Graph Diffusion Model and Its Applications

1 Introduction

The phenomenal performance of AI systems for image and video generation such as DALLE [1], Stable Diffusion [2], and Sora [3] has captured the imagination of people and triggered the interest of many [4, 5, 6]. Underlying these AI systems is a deep learning algorithm called diffusion models or denoising diffusion probabilistic models (DDPM). The diffusion model, first proposed by Sohl-Dickstein et al. [7], and later improved by Ho et al. [8], enabling practical use cases, is a physics-inspired generative model. In physics, diffusion refers to the process by which particles move from regions of higher concentration to regions of lower concentration to reach an equilibrium, mathematically captured by Fick’s laws [9]. These laws describe the rate of diffusion by taking into account the concentration gradient between two points [10]. High-dimensional data also behaves similarly to the randomly moving particles as they seek an optimal distribution or representation, making diffusion suitable for generative tasks [10].

The diffusion model involves two main processes: the forward process (diffusion) and the reverse process (denoising), as illustrated in Fig. 1. The forward process requires gradually degrading the data, such as an image, through a multi-step noise application that converts it into a sample from a Gaussian distribution, discussed in detail in Section 1.1. Conversely, the reverse process, detailed in Section 1.2, involves training a deep neural network to reverse the noising steps, enabling the generation of new data from Gaussian-distributed samples [11]. Unlike other generative models like Generative Adversarial Networks (GAN) [12], diffusion models are easy to train and can scale well on parallel hardware, making them quite suitable for large-scale datasets [11]. They also avoid the problem of instability during training and generate better results in comparison to those algorithms, leading to their increased adoption in research and applications [13].

1.1 Forward Process

The forward process incrementally introduces noise into the data, transforming a clean data point $x_0$ into a series of increasingly noisy latent variables $x_1, x_2, \ldots, x_T$ through a Markov chain defined as:

\[q(x_t|x_{t-1}) = \mathcal{N}(x_t; \sqrt{1-\beta_t}x_{t-1}, \beta_t I)\]

Here, $\beta_t$ modulates the noise level, and $\mathcal{N}$ denotes a Gaussian distribution. The entirety of the forward process can be expressed as:

\[q(x_{1:T}|x_0) = \prod_{t=1}^T q(x_t|x_{t-1})\]

A notable aspect of this process is the direct sampling of $x_t$ at any noise level using:

\[q(x_t|x_0) = \mathcal{N}(x_t; \sqrt{\bar{\alpha}_t}x_0, (1 - \bar{\alpha}_t)I)\]

where:

\[\bar{\alpha}_t = \prod_{s=1}^t (1 - \beta_s)\]

Algorithm 1: Training a DDPM [15]

For every image $x_0$ in your training dataset:
Repeat:
- Pick a random time step $t \sim \text{Uniform}[1, T]$.

---

• Exercise prompt
Answer these questions from the diffusion model excerpt, one a line:
1. Who first proposed the diffusion model?
2. Which laws mathematically capture diffusion in physics?
3. What does $\beta_t$ modulate in the forward process?

• Data
---

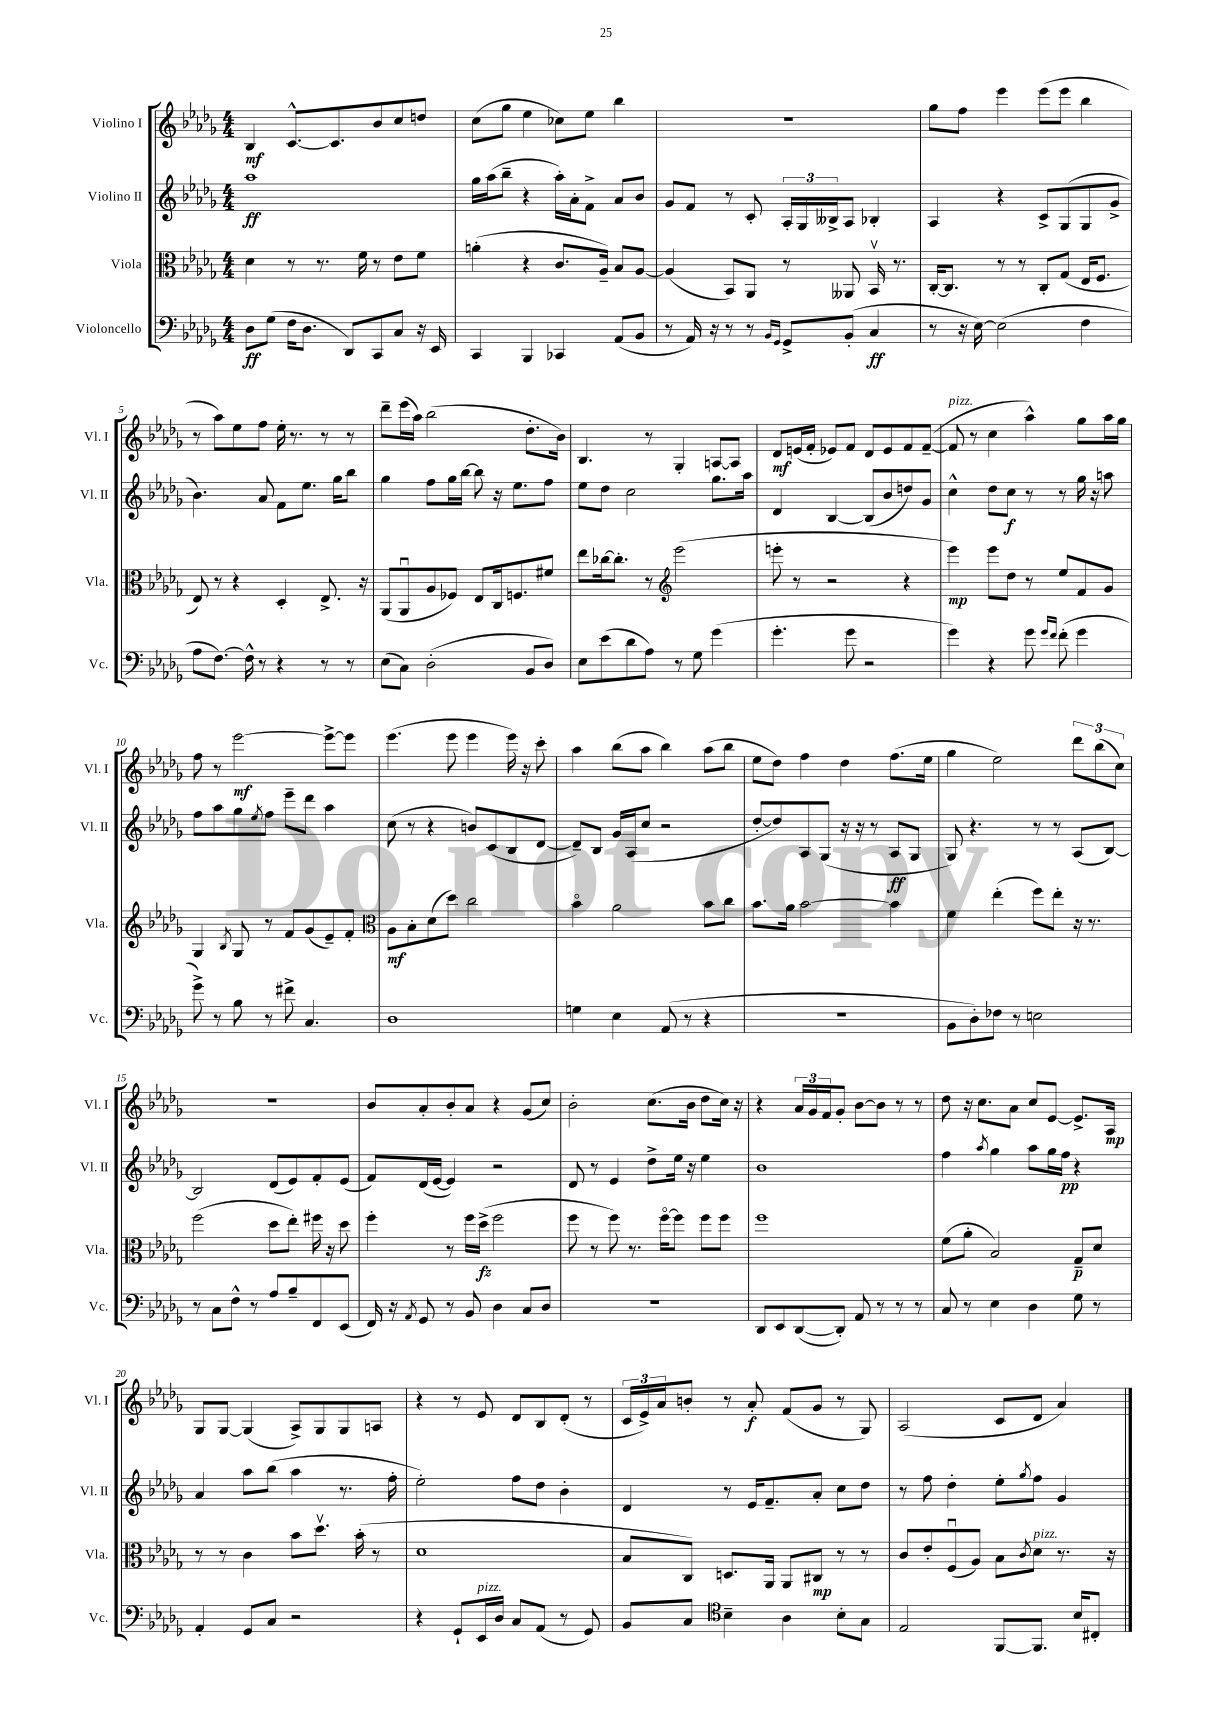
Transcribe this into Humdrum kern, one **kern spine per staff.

---

• Task solution
1. Sohl-Dickstein et al.
2. Fick's laws
3. The noise level